Wednesday’s group teach lesson taught me that I am much worse at badminton than I remember! I would not consider myself “physically literate” in badminton, but there are definitely sports where I would be more confident saying that I am. Growing up, I was a very over-programmed kid going to a huge variety of active classes like ballet, Taekwondo, kung fu, and gymnastics. These are not the areas that I would consider myself physically literate in, but I do think that having experienced all of them contributed to my over all physical literacy that I can then apply to other activities. I loved playing ultimate frisbee and volleyball in elementary and high school, and I attribute my hand-eye coordination to my martial arts training where I sparred and broke boards. That being said, I absolutely hate running and avoid it at all costs, even during a game of ultimate. I don’t think that takes away from my ability to play since I throw and catch well enough to make up for that deficit, and I understand the rules of the game, so I do consider myself literate in that aspect.

I found a TED Talk that was an interesting and informative watch. An astounding fact stated was that the current generation of children will be the first to have lower life expectancies than their parents! There is a distinct correlation between our health and technology. As our world becomes more technologically savvy, health declines and obesity levels increase. He has a great definition of Physical Literacy that emphasizes the importance of creating a FUN environment where children can learn how to engage with physical activity.  Take a look!

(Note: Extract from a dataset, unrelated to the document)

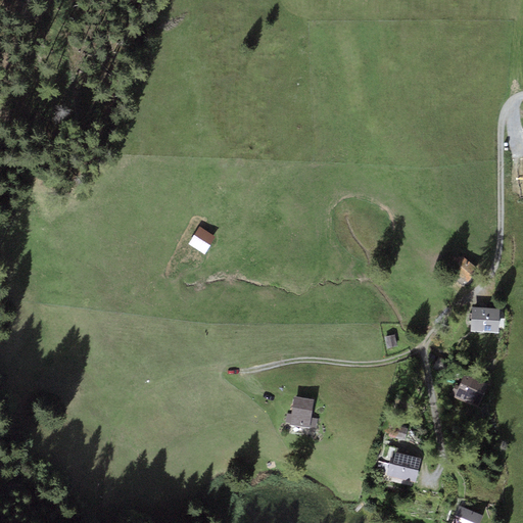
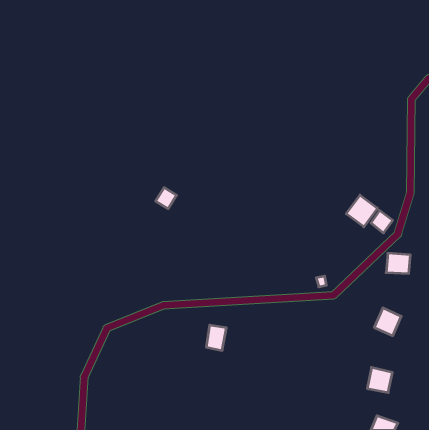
building: none -> [346,195,377,227]
building: [289,397,314,428] -> [206,325,226,350]
building: [389,450,420,481] -> [367,367,392,393]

Sydney’s Movement Journal – Sept 9

It felt so odd to be back in a gymnasium for Physical Education after years away. I stopped taking PE as soon as it became optional in high school because I absolutely hated the fitness tests (especially the 4 lap run) and how none of my friends ended up in my class. PE in elementary school was different though – in a good way. It was more about team work and having fun, while in high school it was more about developing specific skill sets and repeat practise of techniques. I think it’s important to keep a fun and encouraging atmosphere in Physical and Health Education. In my high school classes it wasn’t fun or encouraging; we were told to run around the track until the whistle blew. I had zero motivation to do so. When exercise is under the guise of an interactive and fast paced game, it is much easier to have an enthusiastic group that looks forward to PE class. I think the purpose of PE is to build interpersonal skills, communication skills, hand/eye/foot coordination, and to keep kids active. By sharing our personal experiences, we can take a step back and examine our stories with another perspective, possibly gaining more insight into why we had those experiences and how they will shape our teaching. We can recreate the positive experiences we had, and avoid recreating the negative ones for our students.